There are signs that China, the world's largest emitter of greenhouse gases, is "warming" up to the idea of seriously taking on climate change, according to a report by the Associated Press. It seems that Chinese negotiators at the international climate talks in Poznan, Poland are softening their rhetoric, and indicating more willingness to discuss compromise and consider real reforms.
Although the Chinese have still not agreed to specific targets, their refreshed willingness to discuss options is seen by some observers as a significant change from past years, which were largely a standoff between developing and developed nations. Not surprisingly, the Asian giant stresses that it is still committed to extending economic progress to all its citizens, and that efforts to address global warming will have to fit into development goals.

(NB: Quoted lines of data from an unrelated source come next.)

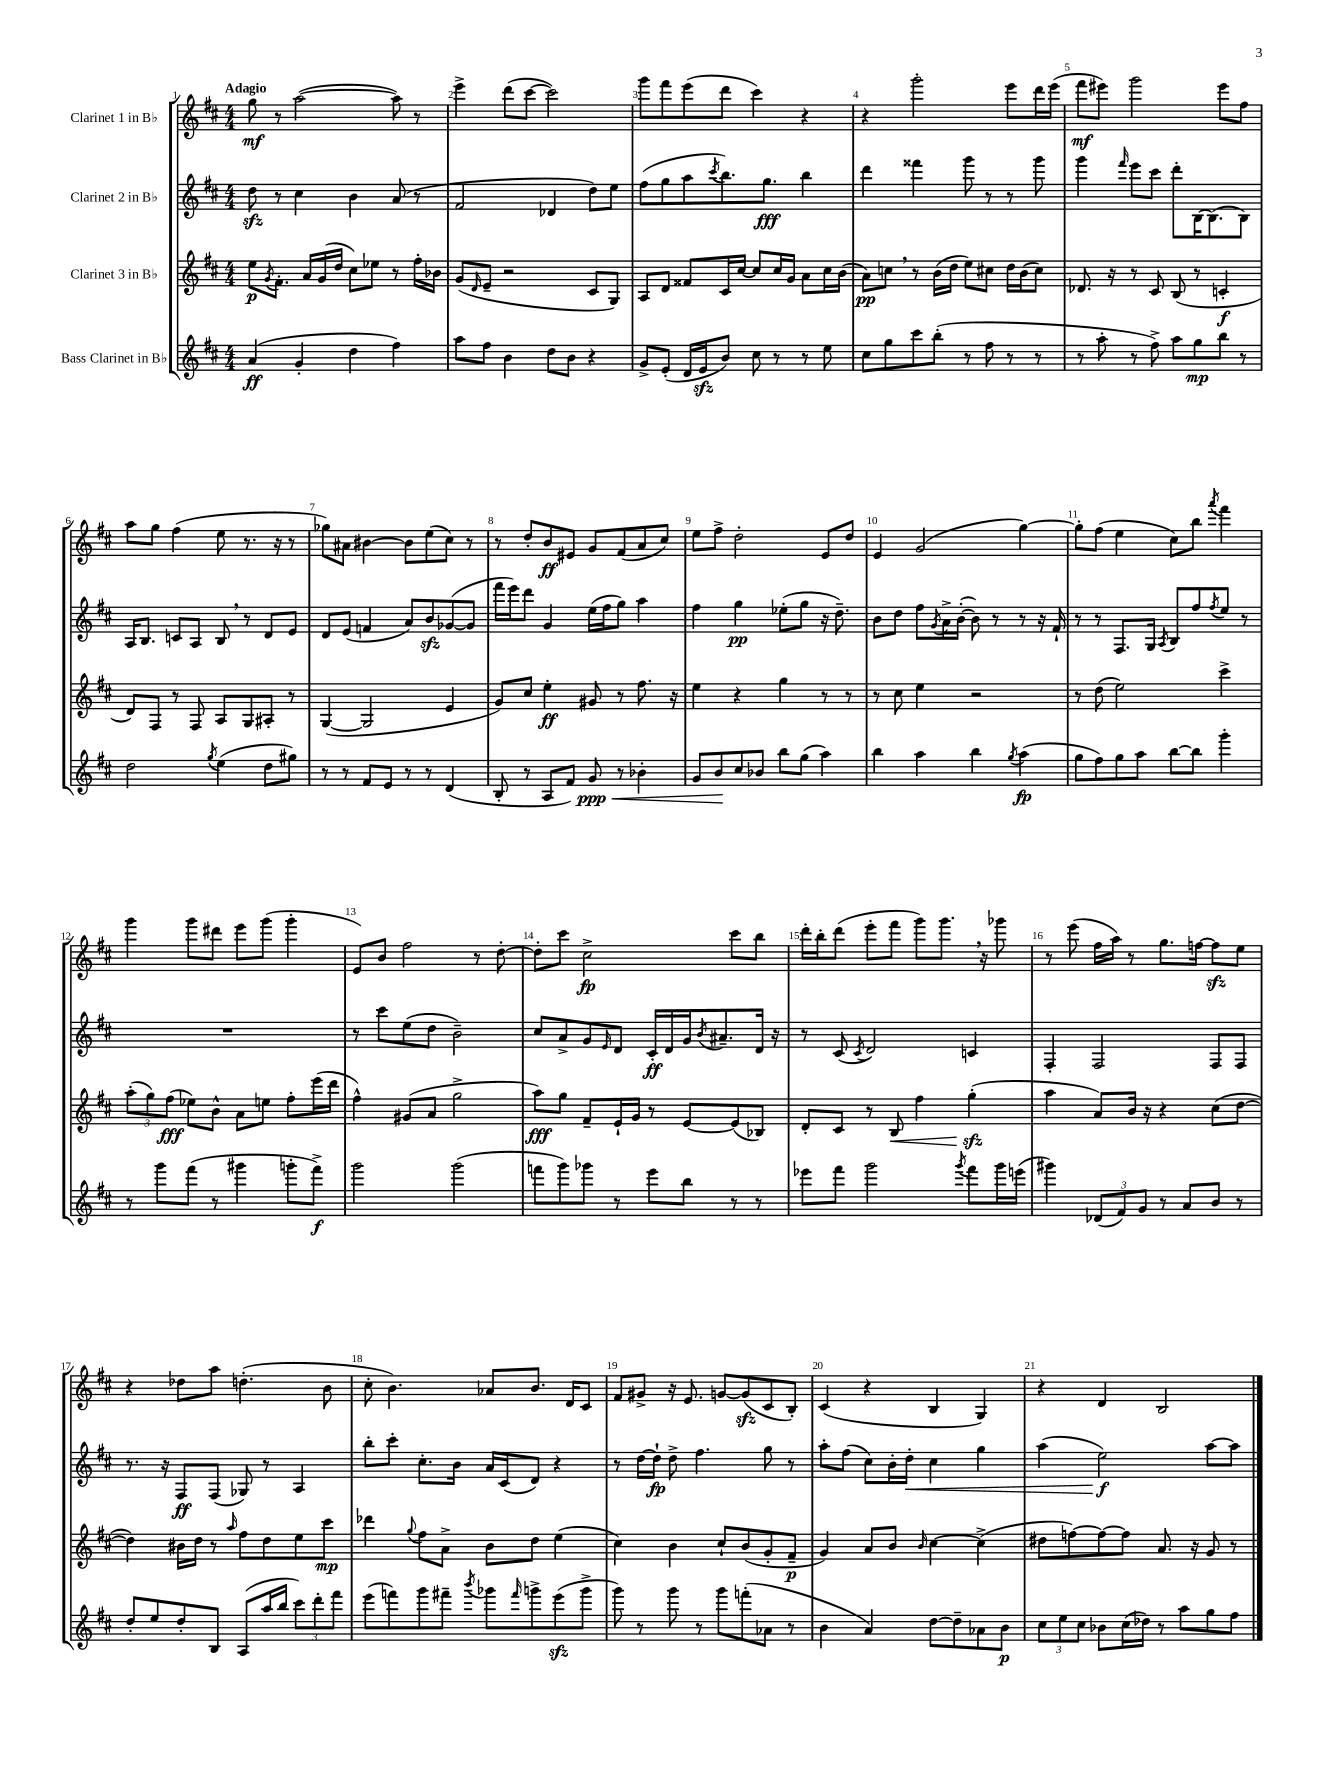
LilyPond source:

<<
\new StaffGroup <<
\new Staff = "s0" \with { instrumentName = "Clarinet 1 in Bb" } {
    \clef treble \key d \major \numericTimeSignature \time 4/4 \tempo "Adagio"
    g''8\mf r8 a''2~( a''8) r8 |
    e'''4-> d'''8( cis'''8~ cis'''2) |
    g'''8 fis'''8 e'''8( d'''8 cis'''4) r4 |
    r4 g'''2-. e'''8 d'''16 e'''16( |
    fis'''8\mf eis'''8) g'''2 eis'''8 fis''8 |
    a''8 g''8 fis''4( e''8 r8. r16 r8 |
    ges''8) ais'8 bis'4~ bis'8 e''8( cis''8) r8 |
    r8 d''8-. b'8\ff eis'8 g'8 fis'8( a'8 cis''8) |
    e''8 fis''8-> d''2-. e'8 d''8 |
    e'4 g'2( g''4~) |
    g''8-. fis''8( e''4 cis''8) b''8 \acciaccatura { a'''8 } fis'''4 |
    g'''4 g'''8 dis'''8 e'''8 g'''8( g'''4-. |
    e'8) b'8 fis''2 r8 d''8~-. |
    d''8-. cis'''8 cis''2->\fp cis'''8 b''8 |
    d'''16-. b''16-. d'''8( e'''8-. fis'''8 g'''8) g'''8. \breathe r16 ges'''8 |
    r8 e'''8( fis''16 a''16) r8 g''8. f''16~ f''8\sfz e''8 |
    r4 des''8 a''8 d''4.-.( b'8 |
    cis''8-. b'4.) aes'8 b'8. d'16 cis'8 |
    fis'8 gis'8-> r16 e'8. g'8~ g'8\sfz( cis'8 b8-.) |
    cis'4( r4 b4 g4) |
    r4 d'4 b2 \bar "|." |
}
\new Staff = "s1" \with { instrumentName = "Clarinet 2 in Bb" } {
    \clef treble \key d \major \numericTimeSignature \time 4/4
    d''8\sfz r8 cis''4 b'4 a'8( r8 |
    fis'2 des'4 d''8) e''8 |
    fis''8( g''8 a''8 \acciaccatura { cis'''8 } b''8.) g''8.\fff b''4 |
    d'''4 fisis'''4 g'''8 r8 r8 g'''8 |
    g'''4 \grace { fis'''16 } e'''8 cis'''8 d'''8-. b16~ b8.( b8) |
    a16 b8. c'8 a8 b8 \breathe r8 d'8 e'8 |
    d'8 e'8( f'4 a'8) b'8\sfz ges'8~( ges'8 |
    fis'''16 e'''16) d'''8 g'4 e''16( fis''16 g''8) a''4 |
    fis''4 g''4\pp ees''8-.( g''8 r16 d''8.--) |
    b'8 d''8 fis''8 \acciaccatura { g'8 } a'16-> b'16~-.( b'8) r8 r8 r16 fis'16-! |
    r8 r8 fis8. g16 \acciaccatura { a8 } b8 fis''8 \acciaccatura { fis''8 } e''8 r8 |
    R1 |
    r8 cis'''8 e''8( d''8 b'2--) |
    cis''8 a'8-> g'8 \grace { e'16 } d'8 cis'16-.\ff d'16 g'16 \acciaccatura { b'8 } ais'8.-- d'16 r16 |
    r8 cis'8( \acciaccatura { cis'8 } d'2) c'4 |
    fis4-. fis2 fis8 fis8 |
    r8. r16 fis8\ff fis8( ges8) r8 a4 |
    b''8-. cis'''8-. cis''8.-. b'16 a'16 cis'16( d'8) r4 |
    r8 d''16~ d''16-!\fp d''8-> fis''4. g''8 r8 |
    a''8-. fis''8( cis''8) b'16-. d''16-.\< cis''4 g''4 |
    a''4( e''2\f\!) a''8~ a''8 \bar "|." |
}
\new Staff = "s2" \with { instrumentName = "Clarinet 3 in Bb" } {
    \clef treble \key d \major \numericTimeSignature \time 4/4
    e''8\p \acciaccatura { g'8 } fis'8.-. a'16 g'16( d''16 cis''8) ees''8 r8 fis''16-. bes'16 |
    g'8( \grace { d'16 } e'8-- r2 cis'8 g8) |
    a8 d'8 fisis'8 cis'16 cis''16~ cis''8 cis''16 g'16 a'8 cis''16 b'16( |
    a'8\pp) c''8 \breathe r8 b'16( d''16 e''8) cis''8 d''16 b'16( cis''8) |
    des'8. r16 r8 cis'8 b8( r8 c'4-.\f |
    d'8) fis8 r8 fis8 a8 g8 ais8-. r8 |
    g4~( g2 e'4 |
    g'8) cis''8 e''4-.\ff gis'8 r8 fis''8. r16 |
    e''4 r4 g''4 r8 r8 |
    r8 cis''8 e''4 r2 |
    r8 d''8( e''2) cis'''4-> |
    \tuplet 3/2 { a''8-.( g''8) fis''8\fff( } ees''8) b'8-^ a'8 e''8 fis''8-. e'''16( d'''16 |
    fis''4-^) gis'8( a'8 g''2-> |
    a''8\fff) g''8 fis'8-- e'16-! g'16 r8 e'8~ e'8( bes8) |
    d'8-. cis'8 r8 b8\< fis''4 g''4-.\sfz\!( |
    a''4 a'8) b'16 r16 r4 cis''8( d''8~ |
    d''4) bis'16 d''16 r8 \grace { a''16 } fis''8 d''8 e''8 cis'''8\mp |
    des'''4 \appoggiatura { g''8 } fis''8 a'8-> b'8 d''8 e''4( |
    cis''4) b'4 cis''8-! b'8( g'8-. fis'8--\p |
    g'4) a'8 b'8 \grace { b'16 } cis''4~ cis''4->( |
    dis''8 f''8~) f''8~ f''8 a'8. r16 g'8 r8 \bar "|." |
}
\new Staff = "s3" \with { instrumentName = "Bass Clarinet in Bb" } {
    \clef treble \key d \major \numericTimeSignature \time 4/4
    a'4\ff( g'4-. d''4 fis''4) |
    a''8 fis''8 b'4 d''8 b'8 r4 |
    g'8-> e'8-.( d'16 e'16\sfz b'8) cis''8 r8 r8 e''8 |
    cis''8 g''8 cis'''8 b''8-.( r8 fis''8 r8 r8 |
    r8 a''8-. r8 fis''8->) a''8 g''8\mp b''8 r8 |
    d''2 \acciaccatura { g''8 } e''4( d''8 gis''8) |
    r8 r8 fis'8 e'8 r8 r8 d'4( |
    b8-. r8 a8 fis'8) g'8\ppp\< r8 bes'4-. |
    g'8 b'8\! cis''8 bes'8 b''8 g''8( a''4) |
    b''4 a''4 b''4 \acciaccatura { g''8 } a''4\fp( |
    g''8 fis''8) g''8 a''8 b''8~ b''8 g'''4-. |
    r8 g'''8 fis'''8( r8 gis'''4 g'''8-. fis'''8->\f) |
    g'''2 g'''2( |
    f'''8 g'''8) ges'''8 r8 e'''8 b''8 r8 r8 |
    ees'''8 fis'''8 g'''2 \acciaccatura { g'''8 } fis'''8 g'''16 e'''16( |
    gis'''4) \tuplet 3/2 { des'8( fis'8) g'8 } r8 a'8 b'8 r8 |
    d''8-. e''8 d''8-. b8 a8( a''16 b''16 \tuplet 3/2 { cis'''8) d'''8-. fis'''8 } |
    e'''8( f'''8) g'''8 fis'''8-- \acciaccatura { b'''8 } ges'''8 \grace { fis'''16 } g'''8-> e'''8\sfz( g'''8-> |
    g'''8) r8 g'''8 r8 g'''8 f'''8-.( aes'8 r8 |
    b'4 a'4) d''8~ d''8-- aes'8 b'8\p |
    \tuplet 3/2 { cis''8 e''8 cis''8 } bes'8 cis''16( des''16) r8 a''8 g''8 fis''8 \bar "|." |
}
>>
>>
\layout { \context { \Score \override BarNumber.break-visibility = ##(#f #t #t) barNumberVisibility = #all-bar-numbers-visible } }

China is also asking the richest countries to commit to donating 1% of their gross domestic product to help poor countries fight global warming.
China gets 70% of its power from coal plants, many of them with only minimal pollution controls, and plans to build more than 550 new coal-fired power stations. The country accounted for two-thirds of the global increase in carbon emissions in 2007. Yet, the Chinese still emit about one-fourth as much carbon per person as the average American.
It's true China has been rapidly deploying solar and wind power, but not at a scale near big enough to fuel the nation's rapid growth. China has also worked to boost energy conservation, though again results have been outpaced by expansion.
Perhaps the 800-pound gorilla at Poznan is the fact that the Bush administration is in its final days. W and Co. have been no help in building international consensus for action on global warming, and the fact that President-elect Barack Obama offers promise of a different tack may be partly behind China's change.
Of course, it also might have something to do with China's epically polluted skies, rising sea levels and disappearing winters.